The GATT always recognised the difficulties of liberalising trade in agriculture, while ever the big players - the US, the EU and Japan - insisted on maintaining large subsidies in their farm sectors.

What GATT concentrated on - and Australia was part of the process - was chipping away at the edges, winning a little here and a little there, but never threatening the principles underlying agricultural protection by the big players.

By confronting these issues, the WTO negotiations seem to have made matters worse, to the point where it appears difficult to attract parties to the negotiating table.

As if all of these difficulties were not enough, the WTO is also faced with the challenge of the burgeoning proliferation of bilateral so-called Free Trade Agreements.

How these can be consistent with a commitment to negotiate multilateralism within the WTO is not explained.

In fact, because almost all of them are limited in the goods they actually make 'free' between the participating parties, they are inconsistent with WTO rules.

Free trade agreements, to meet WTO rules, must cover all of the trade between parties. Certainly any free trade agreement between the US and Australia, which did not cover the trade in agriculture would contravene WTO rules.

All of the discussion so far is concerned with the WTO problems concerning the trade in goods.

What has always been the true focus of the WTO has been to expand the notion of free trade beyond goods to the services sector.

A draft agreement concerning this has been prepared in the WTO, and it is generally acceptable to the big players.
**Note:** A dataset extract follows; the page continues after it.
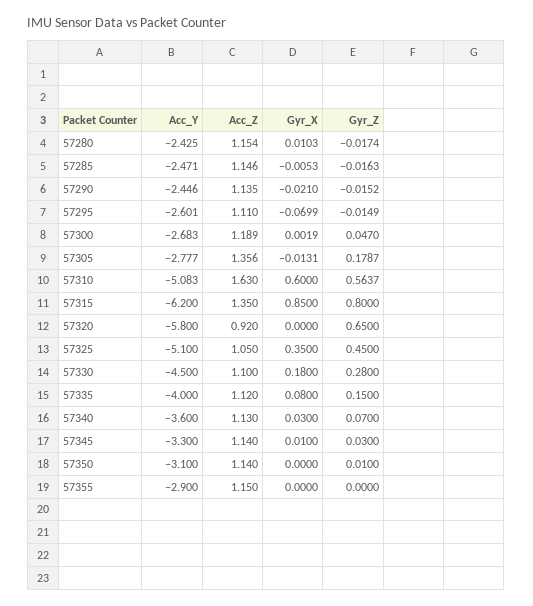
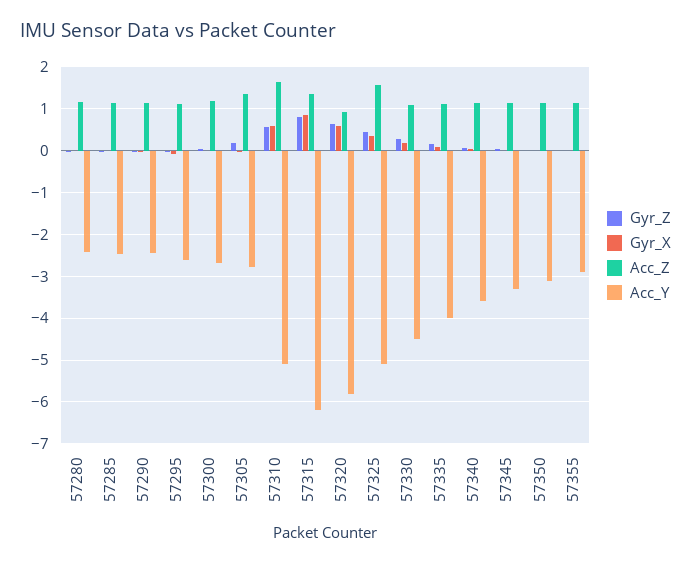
Gyr_X, 57320: 0 -> 0.6
Acc_Z, 57325: 1.05 -> 1.6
But each others' markets are not the targets of the big players; those are already as open to each other as they are prepared to accept.

What they want is access to a whole range of smaller but potentially lucrative markets in countries like Australia and in the developing world.

The position of the developing countries is clear. On the basis of the bargain being offered they will not participate in a services agreement. And they are currently holding up progress on a new WTO negotiating round on exactly that point.

The position of Australia is less clear. Any full-blooded commitment to the kind of services agreement presently on the table poses tremendous risks for us, particularly in the areas of health and education.

We could, for example, be required to relinquish our prescription medical concessions (and they are also threatened under a free trade agreement with the US).

And, to the extent we subsidise hospitals we would have to stop those subsidies or give them to foreign hospitals setting up in Australia.

No less important is education. The draft services agreement requires parties to agreement to give up subsidies to education institutions (schools and universities) or to provide them equally to incoming foreign-owned institutions.

The Australian Government has not yet (so it says) decided its final position on the proposed agreement on services, but it certainly has not dismissed the possibility of Australia participating in it.

And if we do participate, it is unclear whether we will be able to opt out of the areas sensitive to us.

All of this is relevant to the present plight of the WTO. Much of the future for the trade in goods seems to be slipping away from it and into the hands of free trade agreements negotiated independently of the WTO.

If, as seems likely, the world divides into trading blocs, we can expect to see this trend intensify.

The saving grace for the WTO, if there is to be one, is therefore likely to lie with the securing of a widely accepted international agreement on services.

That being so, the big players in the WTO, and particularly the US, are likely to put pressure on us to take part.

The question is, will our Government have the will to protect our essential interests in the face of these pressures?